↓
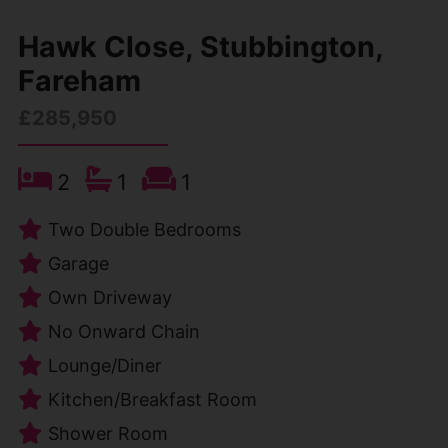
Hawk Close, Stubbington,
Fareham
£285,950
2
1
1
Two Double Bedrooms
Garage
Own Driveway
No Onward Chain
Lounge/Diner
Kitchen/Breakfast Room
Shower Room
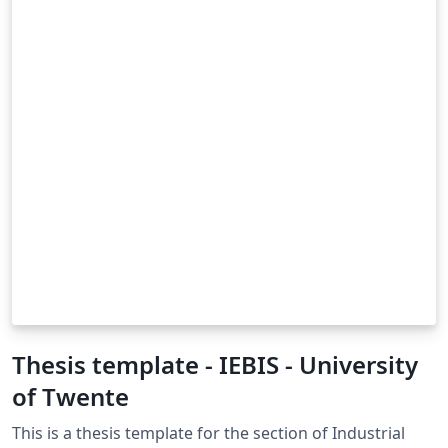
Thesis template - IEBIS - University
of Twente
This is a thesis template for the section of Industrial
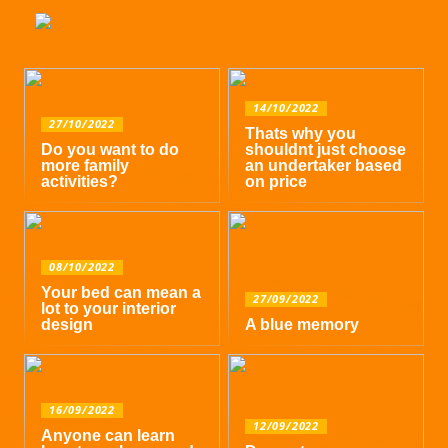
14/10/2022
27/10/2022
Thats why you
Do you want to do
shouldnt just choose
more family
an undertaker based
activities?
on price
08/10/2022
Your bed can mean a
27/09/2022
lot to your interior
design
A blue memory
16/09/2022
12/09/2022
Anyone can learn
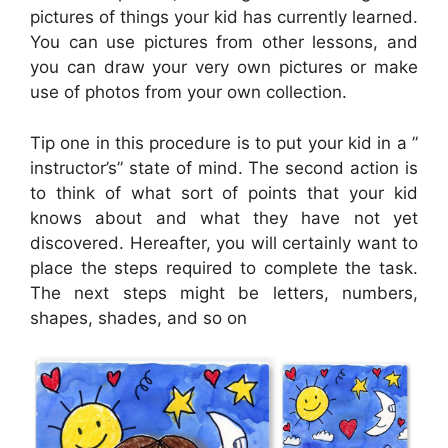
pictures of things your kid has currently learned.
You can use pictures from other lessons, and
you can draw your very own pictures or make
use of photos from your own collection.
Tip one in this procedure is to put your kid in a ”
instructor’s” state of mind. The second action is
to think of what sort of points that your kid
knows about and what they have not yet
discovered. Hereafter, you will certainly want to
place the steps required to complete the task.
The next steps might be letters, numbers,
shapes, shades, and so on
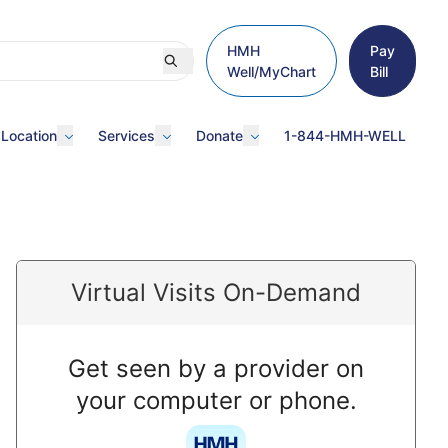
HMH
Pay
Well/MyChart
Bill
 Location
Services
Donate
1-844-HMH-WELL
Virtual Visits On-Demand
Get seen by a provider on
your computer or phone.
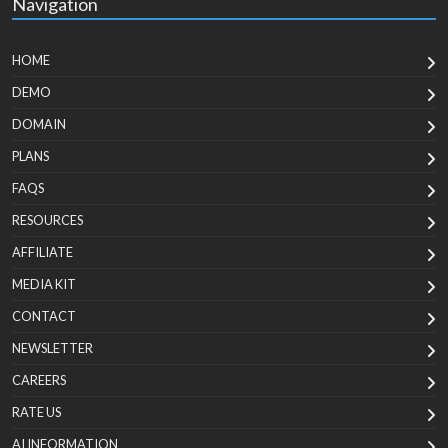
Navigation
HOME
DEMO
DOMAIN
PLANS
FAQS
RESOURCES
AFFILIATE
MEDIA KIT
CONTACT
NEWSLETTER
CAREERS
RATE US
AI INFORMATION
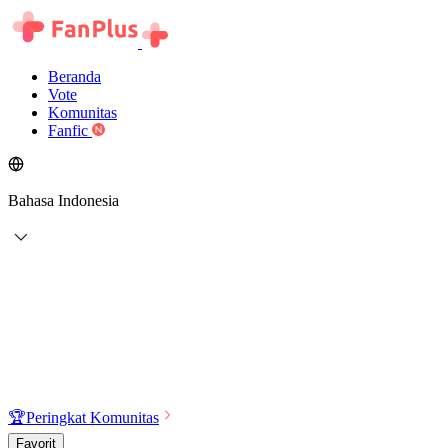
Beranda
Vote
Komunitas
Fanfic
Bahasa Indonesia
🏆
Peringkat Komunitas
Favorit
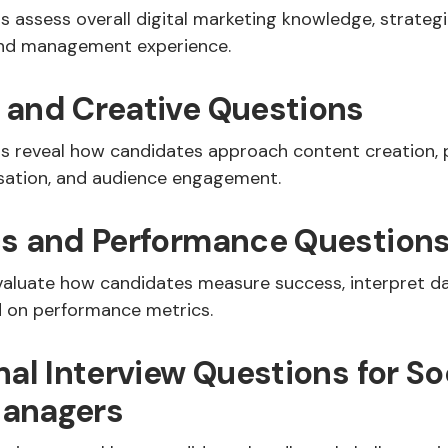
 assess overall digital marketing knowledge, strategi
rand management experience.
 and Creative Questions
s reveal how candidates approach content creation, 
isation, and audience engagement.
cs and Performance Question
valuate how candidates measure success, interpret da
 on performance metrics.
nal Interview Questions for So
anagers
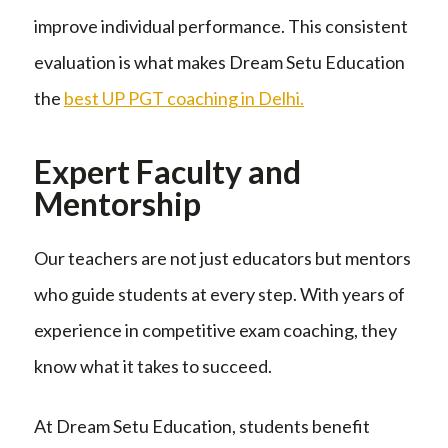
improve individual performance. This consistent
evaluation is what makes Dream Setu Education
the
best UP PGT coaching in Delhi.
Expert Faculty and
Mentorship
Our teachers are not just educators but mentors
who guide students at every step. With years of
experience in competitive exam coaching, they
know what it takes to succeed.
At Dream Setu Education, students benefit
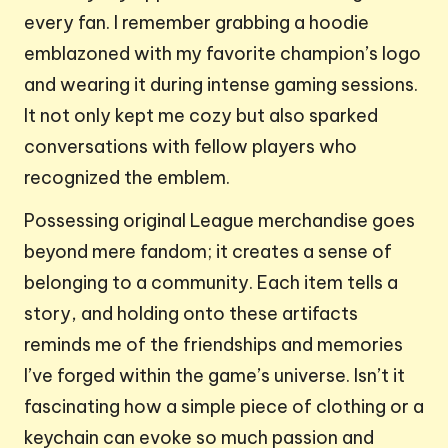
every fan. I remember grabbing a hoodie
emblazoned with my favorite champion’s logo
and wearing it during intense gaming sessions.
It not only kept me cozy but also sparked
conversations with fellow players who
recognized the emblem.
Possessing original League merchandise goes
beyond mere fandom; it creates a sense of
belonging to a community. Each item tells a
story, and holding onto these artifacts
reminds me of the friendships and memories
I’ve forged within the game’s universe. Isn’t it
fascinating how a simple piece of clothing or a
keychain can evoke so much passion and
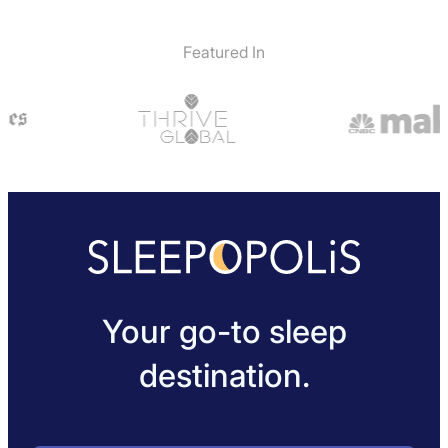
Featured In
Your go-to sleep
destination.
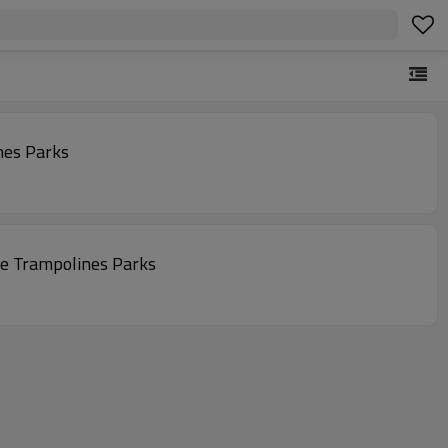
nes Parks
e Trampolines Parks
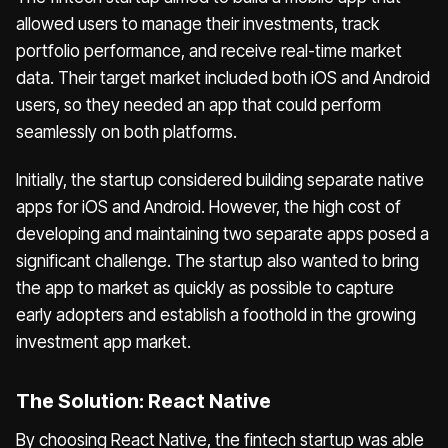
allowed users to manage their investments, track
portfolio performance, and receive real-time market
data. Their target market included both iOS and Android
users, so they needed an app that could perform
seamlessly on both platforms.
Initially, the startup considered building separate native
apps for iOS and Android. However, the high cost of
developing and maintaining two separate apps posed a
significant challenge. The startup also wanted to bring
the app to market as quickly as possible to capture
early adopters and establish a foothold in the growing
investment app market.
The Solution: React Native
By choosing React Native, the fintech startup was able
↑
Quote the part of the material that begins with the line containing "Featured In" and ends with the line containing "e Trampolines Parks", including both of those lines. Leave the pictures out.

Featured In
Your go-to sleep
destination.
nes Parks
e Trampolines Parks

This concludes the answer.